### EXERCISE INSTRUCTIONS
I'd like every line in the following listing that holds "down" copied.
BEGIN SUPPLIED INFORMATION
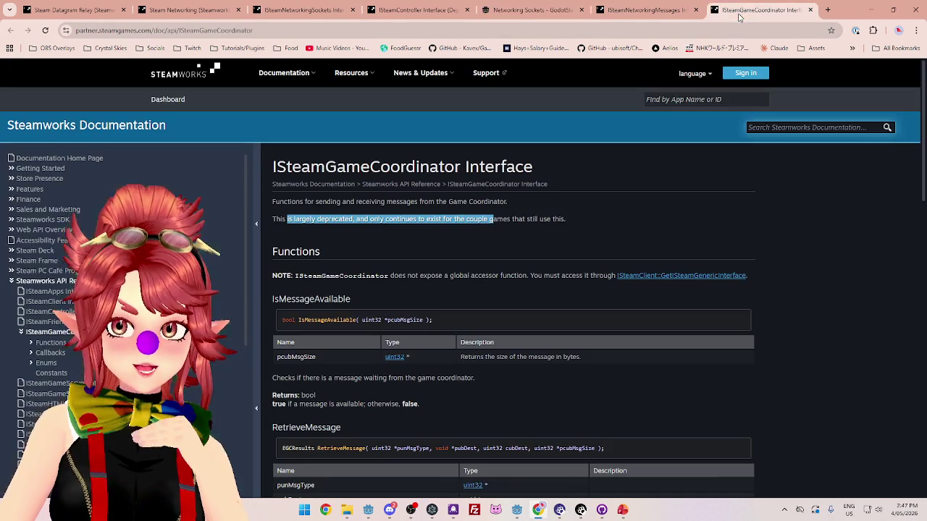
left_click_drag(288, 219, 354, 221)
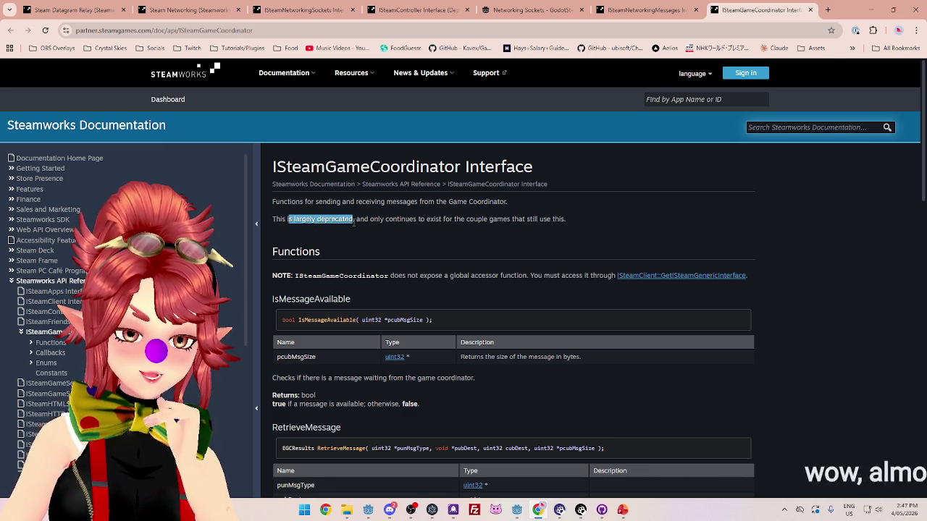
scroll(327, 247, "down", 1)
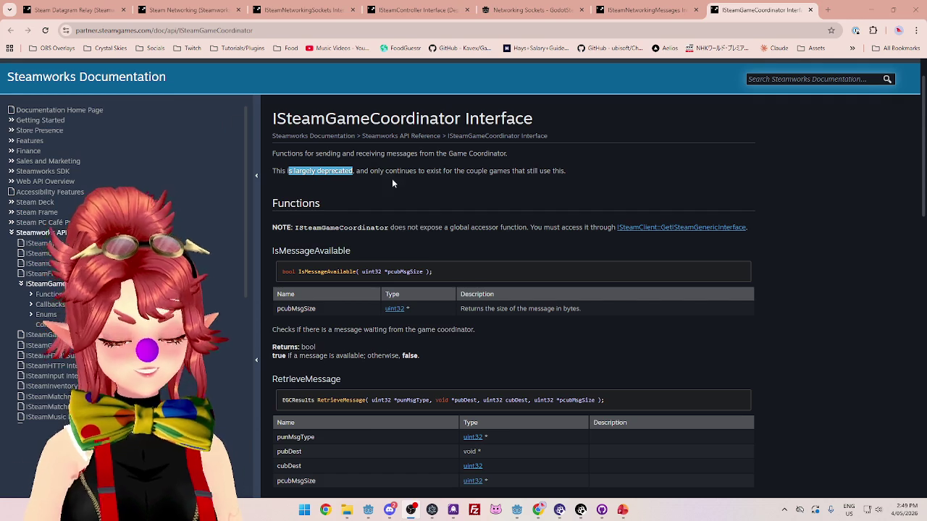
scroll(73, 181, "down", 3)
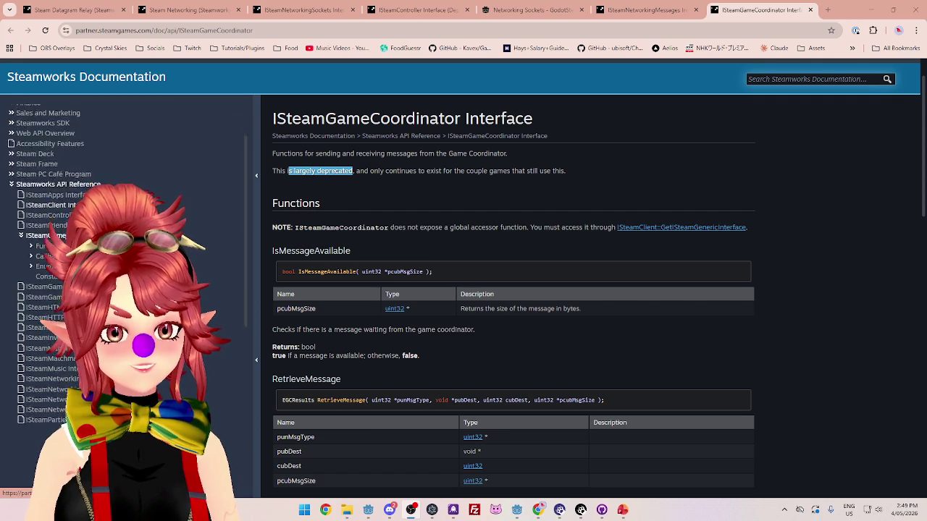
Scroll to the deprecation note and highlight that only a couple games still use it.
scroll(65, 237, "up", 3)
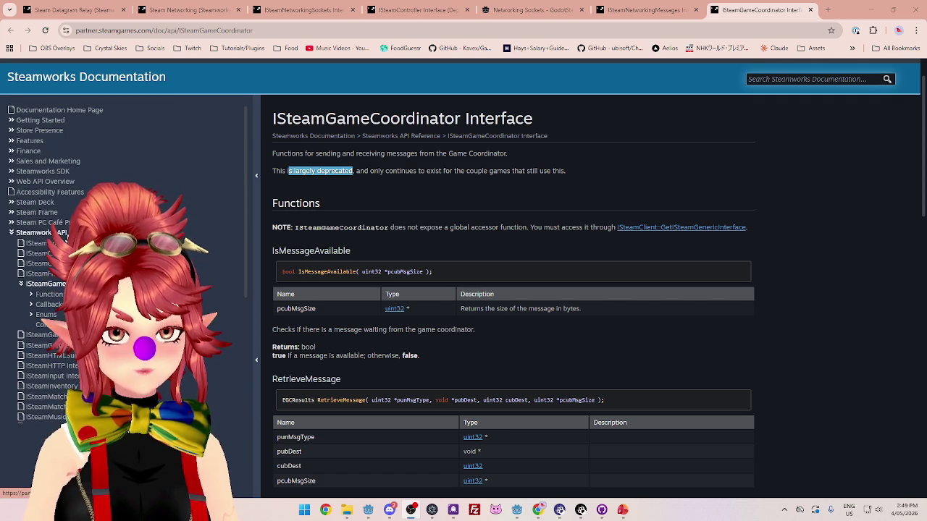
scroll(65, 239, "up", 2)
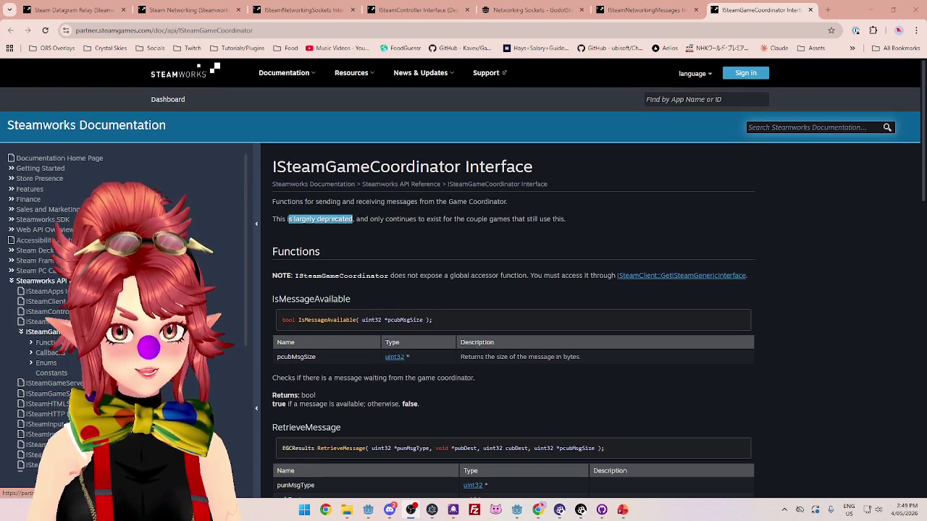
scroll(65, 239, "down", 5)
scroll(65, 239, "up", 5)
scroll(65, 239, "down", 5)
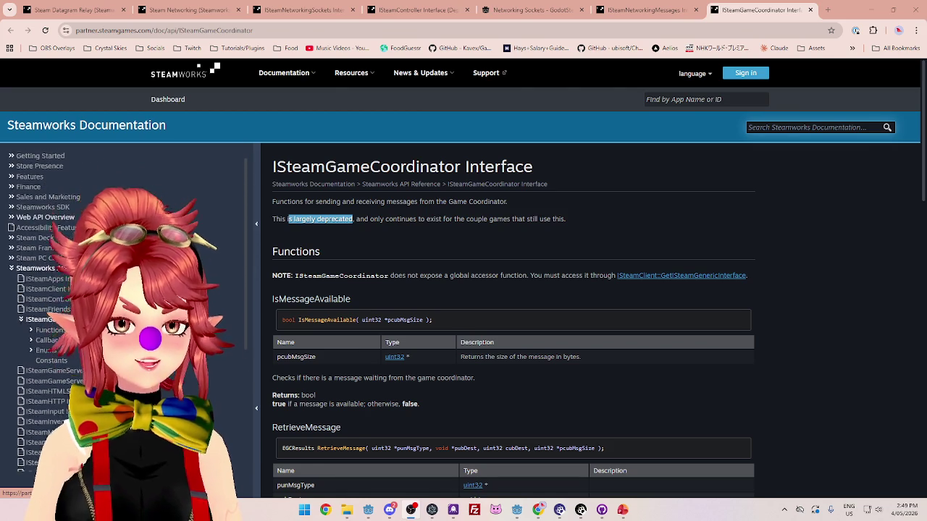
scroll(65, 239, "up", 3)
scroll(65, 239, "up", 2)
END SUPPLIED INFORMATION
### THE ANSWER
scroll(327, 247, "down", 1)
scroll(73, 181, "down", 3)
scroll(65, 239, "down", 5)
scroll(65, 239, "down", 5)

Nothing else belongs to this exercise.